- _Assignment_
The records that follow are to be repeated exactly, with the pictures removed.

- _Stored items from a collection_
"""
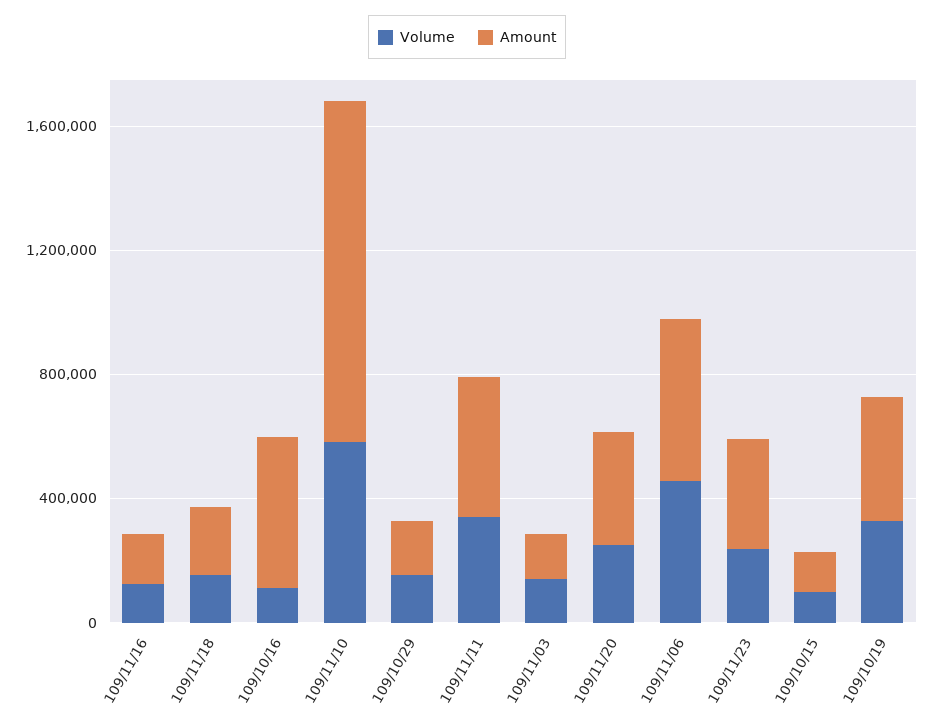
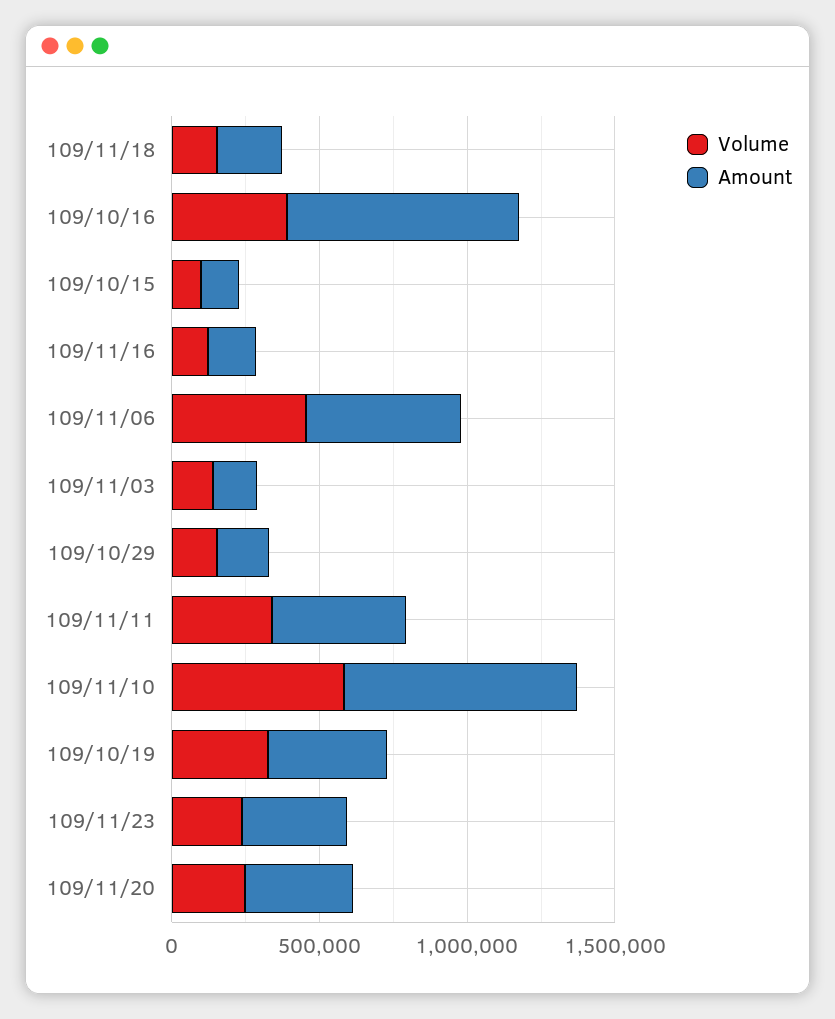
  {
    "Volume": {
      "109/11/16": 100000,
      "109/11/18": 200000,
-     "109/10/16": 100000,
+     "109/10/16": 400000,
      "109/11/10": 600000,
      "109/10/29": 200000,
      "109/11/11": 300000,
      "109/11/03": 100000,
      "109/11/20": 200000,
      "109/11/06": 500000,
      "109/11/23": 200000,
      "109/10/15": 100000,
      "109/10/19": 300000
    },
    "Amount": {
      "109/11/16": 200000,
      "109/11/18": 200000,
-     "109/10/16": 500000,
+     "109/10/16": 800000,
-     "109/11/10": 1100000,
+     "109/11/10": 800000,
      "109/10/29": 200000,
      "109/11/11": 500000,
      "109/11/03": 100000,
      "109/11/20": 400000,
      "109/11/06": 500000,
      "109/11/23": 400000,
      "109/10/15": 100000,
      "109/10/19": 400000
    }
  }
"""
- _Response to this task_
  {
    "Volume": {
      "109/11/16": 100000,
      "109/11/18": 200000,
-     "109/10/16": 100000,
+     "109/10/16": 400000,
      "109/11/10": 600000,
      "109/10/29": 200000,
      "109/11/11": 300000,
      "109/11/03": 100000,
      "109/11/20": 200000,
      "109/11/06": 500000,
      "109/11/23": 200000,
      "109/10/15": 100000,
      "109/10/19": 300000
    },
    "Amount": {
      "109/11/16": 200000,
      "109/11/18": 200000,
-     "109/10/16": 500000,
+     "109/10/16": 800000,
-     "109/11/10": 1100000,
+     "109/11/10": 800000,
      "109/10/29": 200000,
      "109/11/11": 500000,
      "109/11/03": 100000,
      "109/11/20": 400000,
      "109/11/06": 500000,
      "109/11/23": 400000,
      "109/10/15": 100000,
      "109/10/19": 400000
    }
  }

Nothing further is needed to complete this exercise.